Le microblogging textuel a d’ailleurs lui-même connu de nombreuses évolutions. « Il s’est renouvelé, note Emmanuel Berne. L’un des points intéressants, c’est notamment le développement des channels sur les plateformes type Instagram, mais aussi d’une certaine manière sur WhatsApp. » Ces formats à sens unique, qui consistent à diffuser du contenu court (texte, image, sondage) à une communauté d’abonnés sans que celle-ci puisse publier en retour, constituent une nouvelle forme de microblogging, moins libre, mais sans doute plus confortable par les marques.
Lauriane Fressy Le Texier, Fondatrice, La Louve and Partners
Lauriane Fressy Le Texier fondatrice de La Louve and Partners, agence spécialisée en stratégie d’influence marketing créée en 2017. Elle accompagne des marques françaises et internationales dans leurs campagnes d’influence, avec une approche centrée sur l’éthique et l’authenticité.

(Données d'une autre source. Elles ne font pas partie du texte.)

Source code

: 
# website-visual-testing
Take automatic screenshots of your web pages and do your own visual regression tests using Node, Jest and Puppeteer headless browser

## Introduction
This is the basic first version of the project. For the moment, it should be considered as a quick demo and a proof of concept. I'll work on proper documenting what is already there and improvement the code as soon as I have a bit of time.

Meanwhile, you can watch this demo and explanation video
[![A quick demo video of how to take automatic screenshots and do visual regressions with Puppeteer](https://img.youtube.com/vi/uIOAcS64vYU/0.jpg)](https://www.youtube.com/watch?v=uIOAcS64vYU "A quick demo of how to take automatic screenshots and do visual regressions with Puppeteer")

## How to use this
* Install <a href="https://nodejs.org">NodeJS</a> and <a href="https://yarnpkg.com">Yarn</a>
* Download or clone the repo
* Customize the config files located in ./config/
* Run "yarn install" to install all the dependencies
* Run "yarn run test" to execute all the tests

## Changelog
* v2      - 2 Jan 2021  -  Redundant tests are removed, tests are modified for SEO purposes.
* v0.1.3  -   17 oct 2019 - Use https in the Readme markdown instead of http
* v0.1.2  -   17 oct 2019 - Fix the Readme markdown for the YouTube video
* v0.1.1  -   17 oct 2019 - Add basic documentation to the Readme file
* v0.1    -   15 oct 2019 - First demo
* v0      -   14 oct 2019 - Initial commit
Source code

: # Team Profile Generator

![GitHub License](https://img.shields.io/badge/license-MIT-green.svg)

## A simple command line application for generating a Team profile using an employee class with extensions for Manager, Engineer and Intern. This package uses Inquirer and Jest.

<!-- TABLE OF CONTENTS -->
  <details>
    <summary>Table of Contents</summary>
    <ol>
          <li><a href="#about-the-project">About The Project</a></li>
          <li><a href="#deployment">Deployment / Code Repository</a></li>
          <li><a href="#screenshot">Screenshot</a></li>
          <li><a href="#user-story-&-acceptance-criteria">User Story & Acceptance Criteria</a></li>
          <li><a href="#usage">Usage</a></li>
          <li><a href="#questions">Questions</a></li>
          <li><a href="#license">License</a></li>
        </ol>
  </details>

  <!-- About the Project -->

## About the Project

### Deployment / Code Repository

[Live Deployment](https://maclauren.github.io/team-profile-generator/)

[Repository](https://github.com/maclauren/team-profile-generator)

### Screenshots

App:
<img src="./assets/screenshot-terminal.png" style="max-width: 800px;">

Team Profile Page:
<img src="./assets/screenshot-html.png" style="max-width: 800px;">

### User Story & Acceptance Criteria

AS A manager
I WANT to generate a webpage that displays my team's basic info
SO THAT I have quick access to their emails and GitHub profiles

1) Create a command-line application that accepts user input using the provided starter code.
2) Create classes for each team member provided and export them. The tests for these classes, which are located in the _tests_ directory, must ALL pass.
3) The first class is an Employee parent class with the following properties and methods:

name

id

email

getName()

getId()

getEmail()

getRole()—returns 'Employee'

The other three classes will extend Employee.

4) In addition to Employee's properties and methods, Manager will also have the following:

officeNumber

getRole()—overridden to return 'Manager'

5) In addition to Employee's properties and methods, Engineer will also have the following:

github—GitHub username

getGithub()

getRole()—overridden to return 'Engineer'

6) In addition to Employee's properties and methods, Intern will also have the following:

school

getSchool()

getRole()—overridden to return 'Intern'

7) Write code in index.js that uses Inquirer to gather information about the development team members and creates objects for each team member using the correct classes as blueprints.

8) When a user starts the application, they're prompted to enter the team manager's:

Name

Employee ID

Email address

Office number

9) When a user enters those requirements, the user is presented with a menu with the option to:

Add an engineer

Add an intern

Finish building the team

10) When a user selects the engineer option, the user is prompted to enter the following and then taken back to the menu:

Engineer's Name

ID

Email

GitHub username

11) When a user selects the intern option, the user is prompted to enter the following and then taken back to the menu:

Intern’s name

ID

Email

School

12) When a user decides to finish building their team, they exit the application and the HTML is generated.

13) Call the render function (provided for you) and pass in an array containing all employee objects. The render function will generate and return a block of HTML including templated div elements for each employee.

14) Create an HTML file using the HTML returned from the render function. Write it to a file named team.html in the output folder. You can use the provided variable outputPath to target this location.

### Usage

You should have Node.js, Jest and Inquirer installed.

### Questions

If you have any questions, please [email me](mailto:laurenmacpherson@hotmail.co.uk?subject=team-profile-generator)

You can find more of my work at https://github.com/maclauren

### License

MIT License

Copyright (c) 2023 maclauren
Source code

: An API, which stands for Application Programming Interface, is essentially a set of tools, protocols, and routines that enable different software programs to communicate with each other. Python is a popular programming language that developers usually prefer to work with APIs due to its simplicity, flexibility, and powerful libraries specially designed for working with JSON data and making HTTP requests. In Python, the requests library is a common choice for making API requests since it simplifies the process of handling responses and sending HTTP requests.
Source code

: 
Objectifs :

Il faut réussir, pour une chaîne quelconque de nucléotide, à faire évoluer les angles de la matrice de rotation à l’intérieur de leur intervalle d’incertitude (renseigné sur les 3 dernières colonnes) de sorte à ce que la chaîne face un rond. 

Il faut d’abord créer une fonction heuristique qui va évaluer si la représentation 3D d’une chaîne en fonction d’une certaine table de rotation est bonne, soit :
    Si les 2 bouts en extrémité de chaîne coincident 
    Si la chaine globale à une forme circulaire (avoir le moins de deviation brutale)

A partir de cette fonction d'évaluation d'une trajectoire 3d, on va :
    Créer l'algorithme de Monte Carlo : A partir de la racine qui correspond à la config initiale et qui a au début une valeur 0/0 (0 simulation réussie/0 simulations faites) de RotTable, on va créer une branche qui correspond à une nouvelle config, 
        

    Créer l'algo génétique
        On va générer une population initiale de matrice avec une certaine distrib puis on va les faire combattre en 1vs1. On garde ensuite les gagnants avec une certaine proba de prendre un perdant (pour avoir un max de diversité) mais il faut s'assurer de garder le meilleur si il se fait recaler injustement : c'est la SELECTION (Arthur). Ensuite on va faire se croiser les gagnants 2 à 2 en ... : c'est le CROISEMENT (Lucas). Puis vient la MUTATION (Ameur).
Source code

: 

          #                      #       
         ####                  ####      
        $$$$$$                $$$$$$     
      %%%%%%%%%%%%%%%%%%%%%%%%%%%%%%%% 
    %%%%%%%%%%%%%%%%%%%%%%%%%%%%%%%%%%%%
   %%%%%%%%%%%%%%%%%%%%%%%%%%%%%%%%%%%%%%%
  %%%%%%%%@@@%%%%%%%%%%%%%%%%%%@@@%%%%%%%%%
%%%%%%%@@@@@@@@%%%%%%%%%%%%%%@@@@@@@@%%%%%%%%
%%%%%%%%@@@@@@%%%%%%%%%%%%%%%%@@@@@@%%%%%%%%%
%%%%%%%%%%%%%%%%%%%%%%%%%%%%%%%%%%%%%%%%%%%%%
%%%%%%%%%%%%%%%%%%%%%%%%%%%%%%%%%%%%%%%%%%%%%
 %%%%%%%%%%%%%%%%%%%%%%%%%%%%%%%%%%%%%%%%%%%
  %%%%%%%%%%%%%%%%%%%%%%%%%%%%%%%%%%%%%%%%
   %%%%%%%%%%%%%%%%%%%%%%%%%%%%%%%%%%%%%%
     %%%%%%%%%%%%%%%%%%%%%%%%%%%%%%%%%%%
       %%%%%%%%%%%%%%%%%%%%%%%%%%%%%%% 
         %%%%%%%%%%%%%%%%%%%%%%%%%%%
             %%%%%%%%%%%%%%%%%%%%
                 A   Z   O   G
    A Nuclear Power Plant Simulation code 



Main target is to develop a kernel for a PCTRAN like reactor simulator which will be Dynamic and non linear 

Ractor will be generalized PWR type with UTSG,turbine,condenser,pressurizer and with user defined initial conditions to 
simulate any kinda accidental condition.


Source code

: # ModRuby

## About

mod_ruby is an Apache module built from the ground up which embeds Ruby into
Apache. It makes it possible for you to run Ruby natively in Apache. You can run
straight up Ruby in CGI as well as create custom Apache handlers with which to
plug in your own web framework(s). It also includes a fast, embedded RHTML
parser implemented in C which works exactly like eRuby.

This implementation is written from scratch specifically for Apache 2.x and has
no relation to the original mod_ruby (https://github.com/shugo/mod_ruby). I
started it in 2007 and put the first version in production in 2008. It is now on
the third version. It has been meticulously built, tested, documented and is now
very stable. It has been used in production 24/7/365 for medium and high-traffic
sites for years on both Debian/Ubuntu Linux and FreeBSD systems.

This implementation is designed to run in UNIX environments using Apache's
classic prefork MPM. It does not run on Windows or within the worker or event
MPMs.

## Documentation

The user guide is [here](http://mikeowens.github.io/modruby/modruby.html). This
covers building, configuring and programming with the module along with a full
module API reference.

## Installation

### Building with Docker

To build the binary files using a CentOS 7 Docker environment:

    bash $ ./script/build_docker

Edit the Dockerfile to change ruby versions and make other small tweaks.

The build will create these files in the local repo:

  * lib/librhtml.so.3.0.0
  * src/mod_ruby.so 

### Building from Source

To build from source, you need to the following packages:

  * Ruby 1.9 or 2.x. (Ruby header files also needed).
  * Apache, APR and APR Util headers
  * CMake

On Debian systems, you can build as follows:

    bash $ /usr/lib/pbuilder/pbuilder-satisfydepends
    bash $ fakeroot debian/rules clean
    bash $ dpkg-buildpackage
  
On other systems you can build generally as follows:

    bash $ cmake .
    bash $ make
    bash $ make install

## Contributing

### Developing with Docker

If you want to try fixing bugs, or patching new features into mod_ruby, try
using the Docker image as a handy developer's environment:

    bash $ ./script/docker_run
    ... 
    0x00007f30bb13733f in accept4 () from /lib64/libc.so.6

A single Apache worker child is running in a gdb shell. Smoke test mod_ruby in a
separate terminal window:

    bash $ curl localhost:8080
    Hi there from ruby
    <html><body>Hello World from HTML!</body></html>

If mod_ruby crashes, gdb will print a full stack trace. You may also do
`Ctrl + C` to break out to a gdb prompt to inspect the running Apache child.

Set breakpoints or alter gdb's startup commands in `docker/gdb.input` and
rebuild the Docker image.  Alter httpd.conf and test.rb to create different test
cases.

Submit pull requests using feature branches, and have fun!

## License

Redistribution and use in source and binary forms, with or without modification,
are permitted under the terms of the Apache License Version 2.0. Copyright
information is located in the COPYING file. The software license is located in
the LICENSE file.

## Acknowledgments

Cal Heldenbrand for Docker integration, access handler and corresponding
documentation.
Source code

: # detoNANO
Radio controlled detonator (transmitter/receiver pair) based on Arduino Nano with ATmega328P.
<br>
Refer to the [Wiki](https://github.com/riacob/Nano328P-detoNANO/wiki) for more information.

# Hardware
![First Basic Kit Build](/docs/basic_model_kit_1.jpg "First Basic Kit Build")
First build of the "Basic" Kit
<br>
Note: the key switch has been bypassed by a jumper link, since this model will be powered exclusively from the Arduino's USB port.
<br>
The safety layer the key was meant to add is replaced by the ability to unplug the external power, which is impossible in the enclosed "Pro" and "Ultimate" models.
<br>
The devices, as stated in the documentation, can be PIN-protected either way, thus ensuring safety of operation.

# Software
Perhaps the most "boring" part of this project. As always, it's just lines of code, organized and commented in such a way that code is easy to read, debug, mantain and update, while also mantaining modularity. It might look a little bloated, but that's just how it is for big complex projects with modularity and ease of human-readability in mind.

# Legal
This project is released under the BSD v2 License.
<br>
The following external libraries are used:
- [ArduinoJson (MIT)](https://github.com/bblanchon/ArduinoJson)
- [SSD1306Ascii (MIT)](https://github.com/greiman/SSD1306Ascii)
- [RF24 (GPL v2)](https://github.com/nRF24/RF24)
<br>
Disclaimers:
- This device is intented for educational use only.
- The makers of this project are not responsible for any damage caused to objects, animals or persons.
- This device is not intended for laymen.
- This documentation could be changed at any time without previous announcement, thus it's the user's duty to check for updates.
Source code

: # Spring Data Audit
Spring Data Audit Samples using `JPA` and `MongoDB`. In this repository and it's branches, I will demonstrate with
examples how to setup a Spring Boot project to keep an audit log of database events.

Membre du conseil exécutif de l’UMICC, elle contribue à la définition des standards du secteur.
Emmanuel Berne, Directeur du pôle Social Media et des Études, Agence heaven
Emmanuel Berne dirige le pôle social media et études de l’agence heaven, spécialisée en stratégie digitale et communication sociale. Chez heaven depuis 2005, il accompagne des marques françaises et internationales sur leurs stratégies social media, en s’appuyant sur des expertises en social listening, data analytics et études des usages.